Lines from the one containing "Whose twig is" through the last line of the records below need to be repeated exactly; nothing else, and no pictures.

==================================================

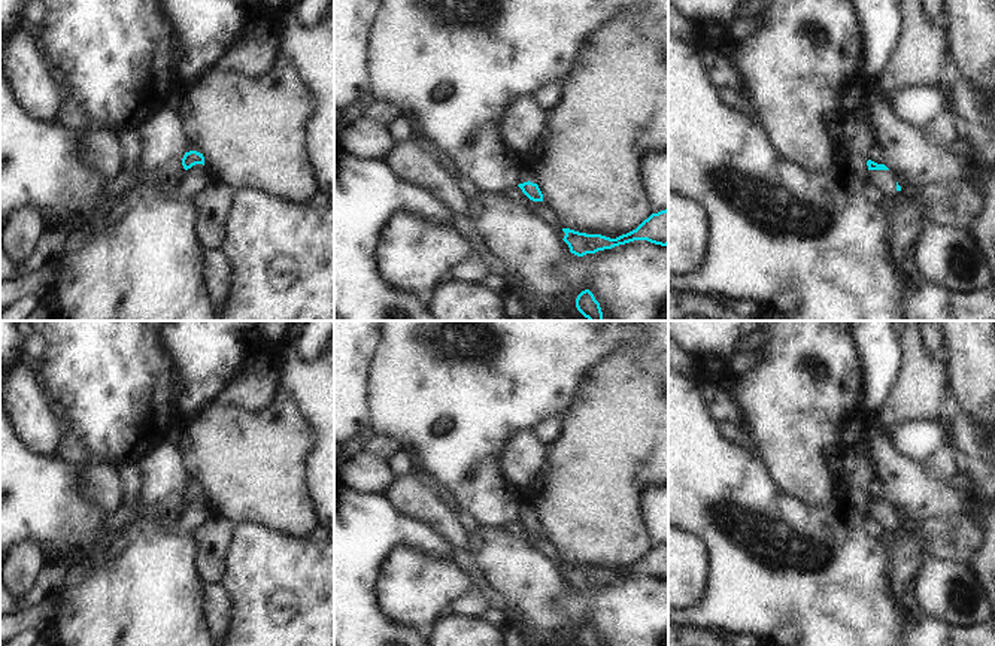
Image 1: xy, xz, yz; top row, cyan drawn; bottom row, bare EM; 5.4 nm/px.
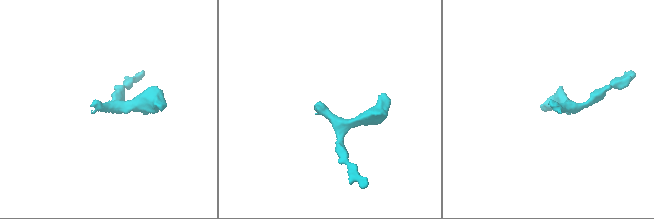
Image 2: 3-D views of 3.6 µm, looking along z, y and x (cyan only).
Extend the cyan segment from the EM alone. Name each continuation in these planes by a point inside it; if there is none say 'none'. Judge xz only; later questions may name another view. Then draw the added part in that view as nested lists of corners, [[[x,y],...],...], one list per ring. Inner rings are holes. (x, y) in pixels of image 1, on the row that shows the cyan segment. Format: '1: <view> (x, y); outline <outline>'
1: xz (525, 173); outline [[[531,154],[522,155],[522,167],[518,172],[518,182],[519,184],[528,182],[528,181],[533,184],[537,184],[537,179],[534,176],[534,170],[525,163],[530,157],[531,157]]]

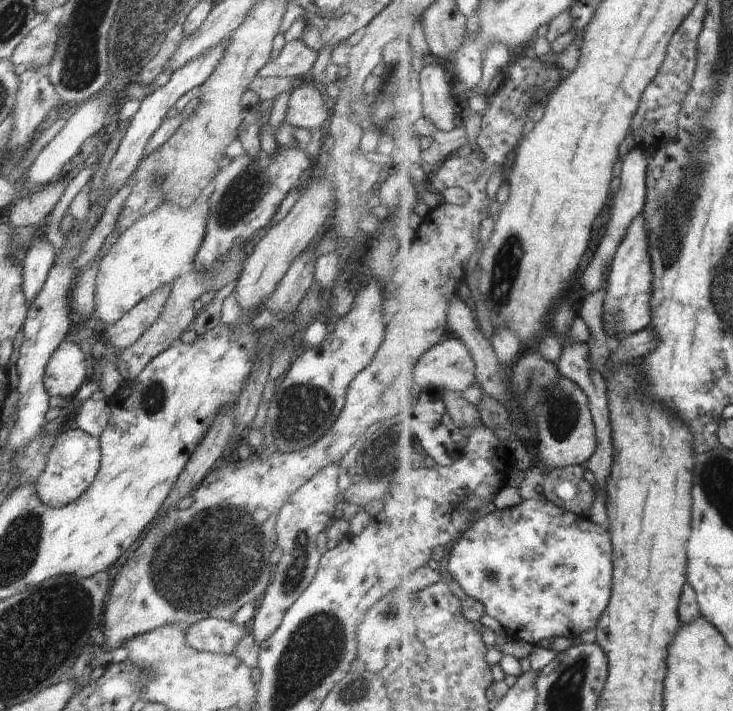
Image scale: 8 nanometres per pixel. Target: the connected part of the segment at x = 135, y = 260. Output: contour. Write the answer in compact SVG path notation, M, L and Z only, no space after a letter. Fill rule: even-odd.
M208 189L187 209L169 202L161 203L156 210L144 215L142 219L137 220L129 229L126 229L110 247L99 263L95 282L94 314L100 320L102 328L113 325L117 320L120 320L122 315L126 314L126 311L136 306L152 291L158 290L160 286L165 284L171 286L181 275L180 268L194 262L194 257L205 235L210 191Z

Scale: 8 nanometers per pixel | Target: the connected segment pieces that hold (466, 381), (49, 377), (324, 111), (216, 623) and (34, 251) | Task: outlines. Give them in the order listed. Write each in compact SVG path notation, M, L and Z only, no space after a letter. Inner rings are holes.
M446 338L421 358L416 384L466 392L478 384L477 364L470 347L460 338Z
M62 341L60 346L51 354L48 364L46 365L45 377L43 380L49 396L62 396L69 399L73 398L78 390L93 375L93 361L90 361L80 349L78 342Z
M315 83L300 84L289 91L285 122L294 128L320 128L328 118L330 105L321 87Z
M210 617L195 622L193 625L187 627L185 630L185 639L186 642L196 650L209 653L230 654L233 653L238 641L242 637L245 637L245 634L247 633L245 627L246 625L244 624L235 624L234 620L227 621L221 618Z
M39 239L21 254L23 265L23 293L26 304L30 306L35 296L44 286L51 266L54 264L57 250L50 241Z

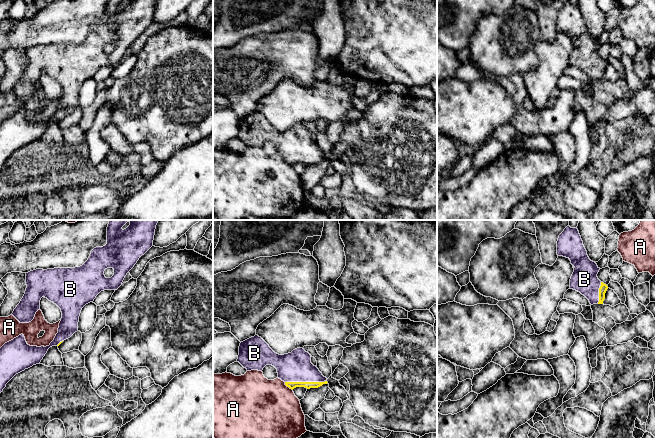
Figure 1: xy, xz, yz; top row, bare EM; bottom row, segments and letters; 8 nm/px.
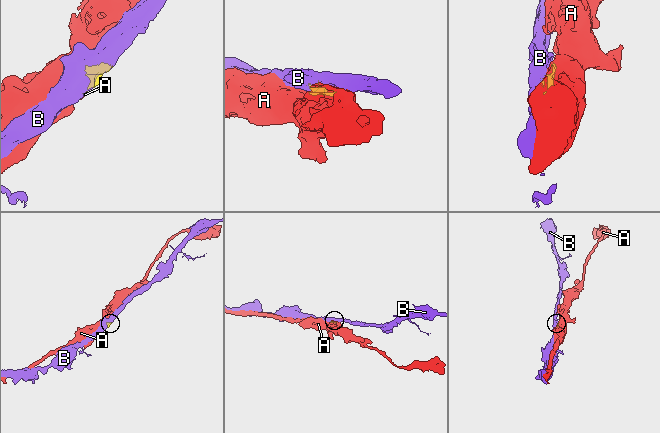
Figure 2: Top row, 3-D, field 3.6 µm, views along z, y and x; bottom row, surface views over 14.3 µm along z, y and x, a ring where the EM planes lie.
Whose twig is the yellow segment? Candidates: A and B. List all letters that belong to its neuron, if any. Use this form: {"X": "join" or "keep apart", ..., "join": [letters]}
{"A": "keep apart", "B": "join", "join": ["B"]}

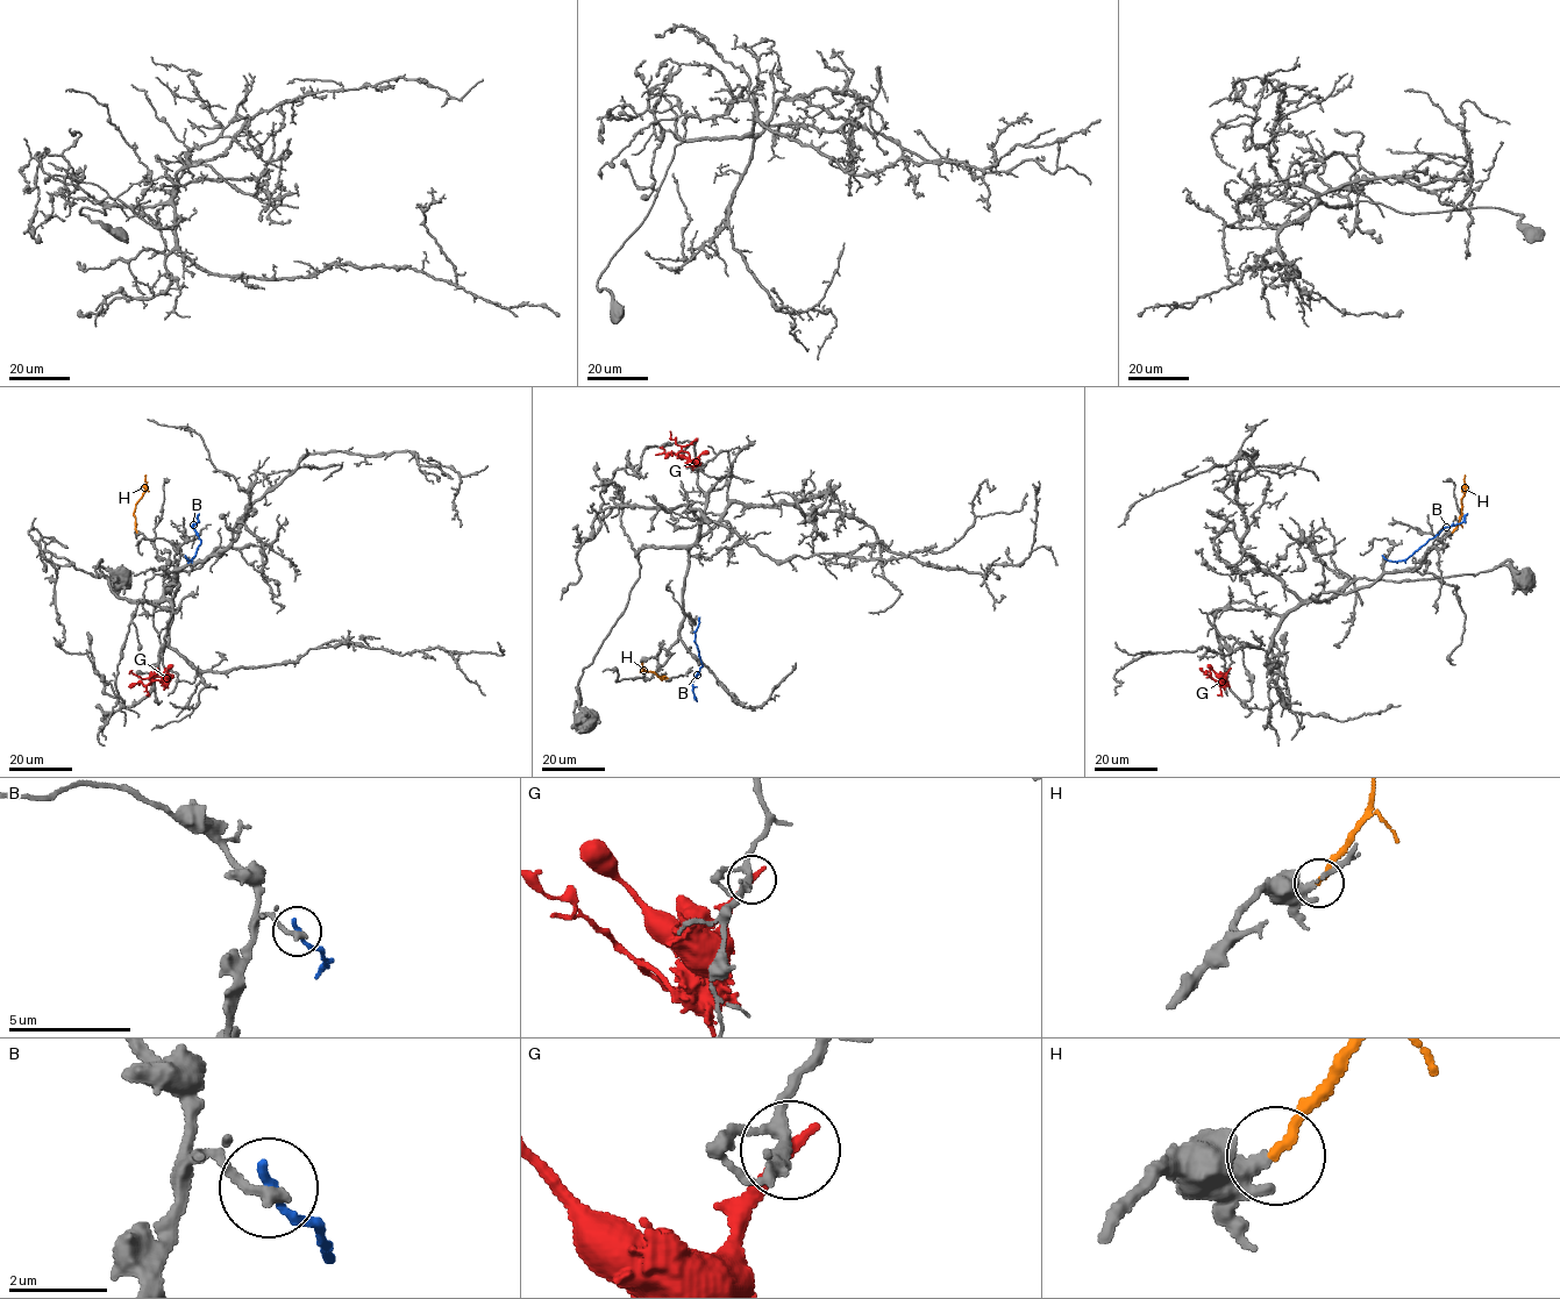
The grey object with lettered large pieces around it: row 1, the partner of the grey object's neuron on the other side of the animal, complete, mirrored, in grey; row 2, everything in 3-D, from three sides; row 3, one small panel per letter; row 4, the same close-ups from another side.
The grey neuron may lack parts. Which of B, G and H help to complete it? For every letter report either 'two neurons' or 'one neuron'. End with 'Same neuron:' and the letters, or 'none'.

==================================================

* **SOLUTION TO THE PROBLEM**:
Whose twig is the yellow segment? Candidates: A and B. List all letters that belong to its neuron, if any. Use this form: {"X": "join" or "keep apart", ..., "join": [letters]}
{"A": "keep apart", "B": "join", "join": ["B"]}

The grey object with lettered large pieces around it: row 1, the partner of the grey object's neuron on the other side of the animal, complete, mirrored, in grey; row 2, everything in 3-D, from three sides; row 3, one small panel per letter; row 4, the same close-ups from another side.
The grey neuron may lack parts. Which of B, G and H help to complete it? For every letter report either 'two neurons' or 'one neuron'. End with 'Same neuron:' and the letters, or 'none'.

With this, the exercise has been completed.